◆ SELECTED TEXT:
Revision as of 13:23, 22 February 2014

Problem

Danica drove her new car on a trip for a whole number of hours, averaging 55 miles per hour. At the beginning of the trip, $abc$ miles was displayed on the odometer, where $abc$ is a 3-digit number with $a \geq{1}$ and $a+b+c \leq{7}$. At the end of the trip, the odometer showed $cba$ miles. What is $a^2+b^2+c^2?$.

$\textbf{(A)}\ 26\qquad\textbf{(B)}\ 27\qquad\textbf{(C)}\ 36\qquad\textbf{(D)}}\ 37\qquad\textbf{(E)}\ 41$ (Error compiling LaTeX. Unknown error_msg)

◆ DATASET ENTRIES:
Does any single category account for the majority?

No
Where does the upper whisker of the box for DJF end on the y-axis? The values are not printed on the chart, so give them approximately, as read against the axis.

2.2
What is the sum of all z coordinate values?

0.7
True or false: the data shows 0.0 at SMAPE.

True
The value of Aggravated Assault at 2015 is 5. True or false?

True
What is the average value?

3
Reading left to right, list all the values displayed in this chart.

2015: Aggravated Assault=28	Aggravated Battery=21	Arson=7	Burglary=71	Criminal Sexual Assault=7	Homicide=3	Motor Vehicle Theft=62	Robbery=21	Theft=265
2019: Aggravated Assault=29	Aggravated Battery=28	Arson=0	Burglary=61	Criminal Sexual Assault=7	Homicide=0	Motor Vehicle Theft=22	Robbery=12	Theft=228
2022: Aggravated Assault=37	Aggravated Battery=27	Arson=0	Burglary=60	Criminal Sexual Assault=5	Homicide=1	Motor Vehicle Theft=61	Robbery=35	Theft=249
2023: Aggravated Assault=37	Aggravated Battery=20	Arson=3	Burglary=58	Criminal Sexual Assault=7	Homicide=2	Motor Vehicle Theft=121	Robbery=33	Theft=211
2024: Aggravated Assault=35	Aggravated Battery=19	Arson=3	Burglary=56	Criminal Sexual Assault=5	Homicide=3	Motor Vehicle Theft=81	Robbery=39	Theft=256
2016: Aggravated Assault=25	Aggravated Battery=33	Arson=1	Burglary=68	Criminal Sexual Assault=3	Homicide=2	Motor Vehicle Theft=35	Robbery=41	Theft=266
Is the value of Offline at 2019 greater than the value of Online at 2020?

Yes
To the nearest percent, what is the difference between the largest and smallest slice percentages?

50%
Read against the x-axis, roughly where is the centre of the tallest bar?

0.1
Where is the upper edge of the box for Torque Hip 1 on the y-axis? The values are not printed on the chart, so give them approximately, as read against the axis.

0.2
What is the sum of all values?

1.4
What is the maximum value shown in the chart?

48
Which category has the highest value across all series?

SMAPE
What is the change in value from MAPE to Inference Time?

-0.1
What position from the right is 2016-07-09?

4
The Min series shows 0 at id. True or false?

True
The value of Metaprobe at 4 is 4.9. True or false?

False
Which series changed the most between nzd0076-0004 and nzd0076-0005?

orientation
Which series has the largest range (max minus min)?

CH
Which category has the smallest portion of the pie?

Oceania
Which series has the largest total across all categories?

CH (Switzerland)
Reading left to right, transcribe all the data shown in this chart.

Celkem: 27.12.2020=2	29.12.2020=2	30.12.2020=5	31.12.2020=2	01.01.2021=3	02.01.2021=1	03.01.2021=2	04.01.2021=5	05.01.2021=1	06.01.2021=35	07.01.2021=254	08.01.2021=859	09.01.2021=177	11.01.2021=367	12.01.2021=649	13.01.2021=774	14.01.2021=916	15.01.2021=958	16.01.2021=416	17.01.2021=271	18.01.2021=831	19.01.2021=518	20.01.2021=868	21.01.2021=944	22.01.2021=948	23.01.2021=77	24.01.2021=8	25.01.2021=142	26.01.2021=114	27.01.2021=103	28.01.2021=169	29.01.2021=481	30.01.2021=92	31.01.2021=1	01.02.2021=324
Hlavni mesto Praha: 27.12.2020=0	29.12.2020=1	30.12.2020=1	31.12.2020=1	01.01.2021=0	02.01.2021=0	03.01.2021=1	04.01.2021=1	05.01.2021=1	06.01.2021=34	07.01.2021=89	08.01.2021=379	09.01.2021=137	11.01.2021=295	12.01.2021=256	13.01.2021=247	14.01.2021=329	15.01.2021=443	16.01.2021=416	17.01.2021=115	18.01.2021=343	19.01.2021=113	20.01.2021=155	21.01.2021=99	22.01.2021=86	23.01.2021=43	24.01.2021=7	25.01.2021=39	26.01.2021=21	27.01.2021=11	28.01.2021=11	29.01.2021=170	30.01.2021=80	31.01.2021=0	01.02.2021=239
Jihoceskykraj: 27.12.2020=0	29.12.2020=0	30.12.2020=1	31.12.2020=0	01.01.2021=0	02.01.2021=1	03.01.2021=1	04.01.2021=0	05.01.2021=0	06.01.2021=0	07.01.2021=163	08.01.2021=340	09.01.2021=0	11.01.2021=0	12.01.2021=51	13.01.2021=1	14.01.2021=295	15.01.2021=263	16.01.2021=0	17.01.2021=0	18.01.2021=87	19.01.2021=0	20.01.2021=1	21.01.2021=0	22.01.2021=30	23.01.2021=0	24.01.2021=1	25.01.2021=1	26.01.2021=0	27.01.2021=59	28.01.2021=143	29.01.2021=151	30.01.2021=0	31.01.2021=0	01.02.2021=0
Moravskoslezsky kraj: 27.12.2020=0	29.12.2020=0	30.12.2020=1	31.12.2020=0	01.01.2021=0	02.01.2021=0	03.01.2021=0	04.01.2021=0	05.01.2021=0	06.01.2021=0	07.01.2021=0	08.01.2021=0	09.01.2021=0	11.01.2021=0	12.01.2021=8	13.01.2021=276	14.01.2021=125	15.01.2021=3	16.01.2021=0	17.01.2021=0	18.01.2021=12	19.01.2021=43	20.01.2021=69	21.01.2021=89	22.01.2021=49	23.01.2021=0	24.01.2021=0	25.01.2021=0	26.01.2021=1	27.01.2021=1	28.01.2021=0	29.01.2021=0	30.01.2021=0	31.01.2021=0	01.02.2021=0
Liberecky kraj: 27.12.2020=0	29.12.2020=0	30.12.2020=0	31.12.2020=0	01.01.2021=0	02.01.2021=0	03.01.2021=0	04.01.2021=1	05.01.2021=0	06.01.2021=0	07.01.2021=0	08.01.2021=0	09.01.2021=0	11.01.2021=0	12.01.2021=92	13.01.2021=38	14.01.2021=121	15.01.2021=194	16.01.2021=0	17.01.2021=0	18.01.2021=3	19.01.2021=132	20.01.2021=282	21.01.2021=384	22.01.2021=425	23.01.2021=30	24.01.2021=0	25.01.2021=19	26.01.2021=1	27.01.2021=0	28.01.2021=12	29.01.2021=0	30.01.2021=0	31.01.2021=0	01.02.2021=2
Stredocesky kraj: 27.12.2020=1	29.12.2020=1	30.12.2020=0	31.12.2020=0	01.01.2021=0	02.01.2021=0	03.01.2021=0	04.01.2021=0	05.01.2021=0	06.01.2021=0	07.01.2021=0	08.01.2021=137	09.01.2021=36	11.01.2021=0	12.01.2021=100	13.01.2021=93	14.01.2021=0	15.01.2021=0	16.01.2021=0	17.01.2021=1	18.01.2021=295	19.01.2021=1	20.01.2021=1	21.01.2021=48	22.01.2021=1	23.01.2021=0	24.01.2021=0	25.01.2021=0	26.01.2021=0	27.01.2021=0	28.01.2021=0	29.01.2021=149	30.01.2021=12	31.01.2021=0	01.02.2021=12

◆ EXERCISE TASKS:
A. List the five numeric answer choices given in the odometer problem.
B. According to the odometer problem, what was Danica's average speed on the trip?
C. From the odometer problem, reproduce the part that opens with the words containing "Revision as of" and closes with "LaTeX. Unknown error_msg)".

◆ SOLUTIONS TO THE PROBLEMS:
A. 26, 27, 36, 37, 41

B. 55 miles per hour

C.
Revision as of 13:23, 22 February 2014

Problem

Danica drove her new car on a trip for a whole number of hours, averaging 55 miles per hour. At the beginning of the trip, $abc$ miles was displayed on the odometer, where $abc$ is a 3-digit number with $a \geq{1}$ and $a+b+c \leq{7}$. At the end of the trip, the odometer showed $cba$ miles. What is $a^2+b^2+c^2?$.

$\textbf{(A)}\ 26\qquad\textbf{(B)}\ 27\qquad\textbf{(C)}\ 36\qquad\textbf{(D)}}\ 37\qquad\textbf{(E)}\ 41$ (Error compiling LaTeX. Unknown error_msg)